╭─ Kaynak metin

Türkiye’de görevde yükselme mekanizması şu şekilde işlemektedir: İdari görevler, kendi aralarında gruplandırılmış olup, bazı idari görevlere yükselmek sınav yolu ile olurken, bazı idari görevlere yükselmek doğrudan atama yolu ile olmaktadır. Normalde kullanılması gereken bu iki yolun dışında, keyfiliği zirveye çıkaran üçüncü bir yol daha kullanılmaktadır ki; bu da işlerin vekâleten yürütülmesidir. İdari görevlere, asaleten değil de vekâleten atamalar yapılarak, görevde yükselme prosedürleri tamamen hiçe sayılmaktadır.
Genel bir ifade ile kamuda alt ve orta düzey yöneticiliklere sınav ile yönetici atanmaktadır. Görevde yükselme mevzuatı çerçevesinde yönetici ataması yapmak isteyen Kurum, ilk önce atama yapacağı yöneticilik kadrolarını tespit eder. Daha sonra boş yöneticilik kadrolarının nitelik ve niceliklerini personellerine duyur. Kurum personeli, şartları kendisine uyan yöneticilik kadroları için Kurumuna başvuruda bulunur. Kurum, başvuruları değerlendirerek, şartları uyan personelini görevde yükselme eğitimine tabi tutar. Eğitim sonunda, görevde yükselme sınavına giren personelin, sınavda başarılı sayılabilmesi için en az 70 puan alması gerekir. Yazılı sınavda başarılı olan adaylar, sözlü sınava alınırlar. Sözlü sınavda, sınav komisyonu tarafından değerlendirmeye tabi tutulan adaylara, sözlü sınav notu verilir. Yazılı sınav notu ve sözlü sınav notu ortalaması alınarak adayların başarı puanı belirlenir. Adaylar başarı puanlarına göre en yüksekten en düşüğe doğru sıralanarak, boş kadro sayısı kadar aday yöneticiliğe atanmaya hak kazanmış olur.
Kamuda üst düzey yöneticiliklere atamalar sınavsız olarak yapılmaktadır. Eğitim durumu ve görev süresi şartlarını taşıyan memurlar, yazılı ya da sözlü herhangi bir sınava tabi tutulmadan ve hiyerarşik olarak belli görevleri yapmış olma kriteri aranmadan doğrudan üst düzey yöneticilik görevlerine atanabilmektedir. Üst düzey yönetici atamaları, tamamen İdarenin takdirine bırakılmış olup, İdareye çok geniş bir alanda istediği gibi hareket etme olanağı sağlamıştır.

╰─
╭─ Veri bölümü

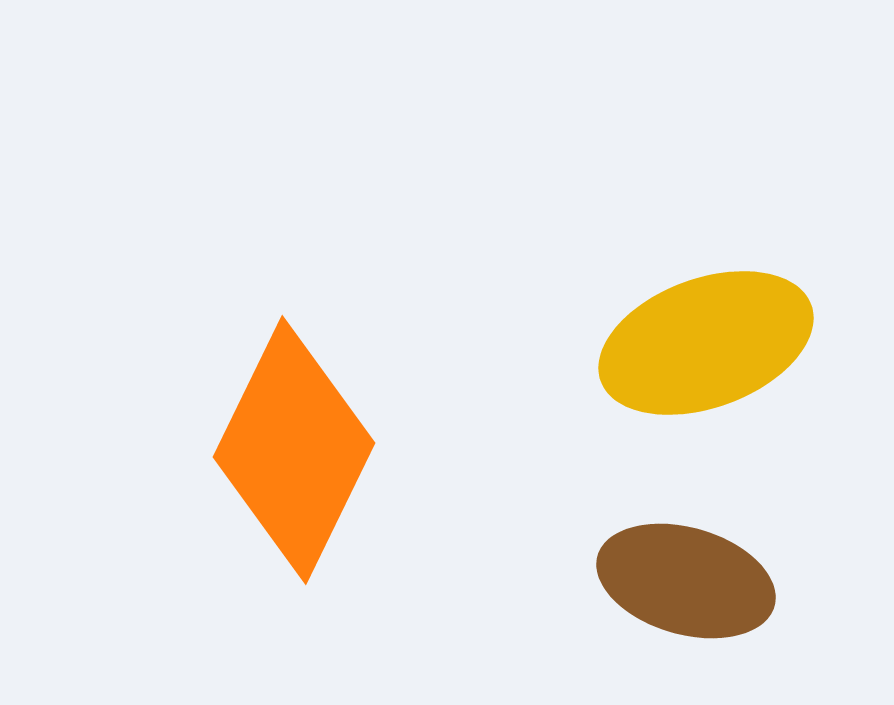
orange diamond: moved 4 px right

╰─

_İstenen iş_. Kamuda görevde yükselmeyi anlatan metinde "Kamuda üst düzey" sözlerinden başlayıp "etme olanağı sağlamıştır." sözlerine kadar olan kısmı, bu son sözler de içinde olacak şekilde, hiç değiştirmeden tekrar yazın.

_Sorunun çözümü_.
Kamuda üst düzey yöneticiliklere atamalar sınavsız olarak yapılmaktadır. Eğitim durumu ve görev süresi şartlarını taşıyan memurlar, yazılı ya da sözlü herhangi bir sınava tabi tutulmadan ve hiyerarşik olarak belli görevleri yapmış olma kriteri aranmadan doğrudan üst düzey yöneticilik görevlerine atanabilmektedir. Üst düzey yönetici atamaları, tamamen İdarenin takdirine bırakılmış olup, İdareye çok geniş bir alanda istediği gibi hareket etme olanağı sağlamıştır.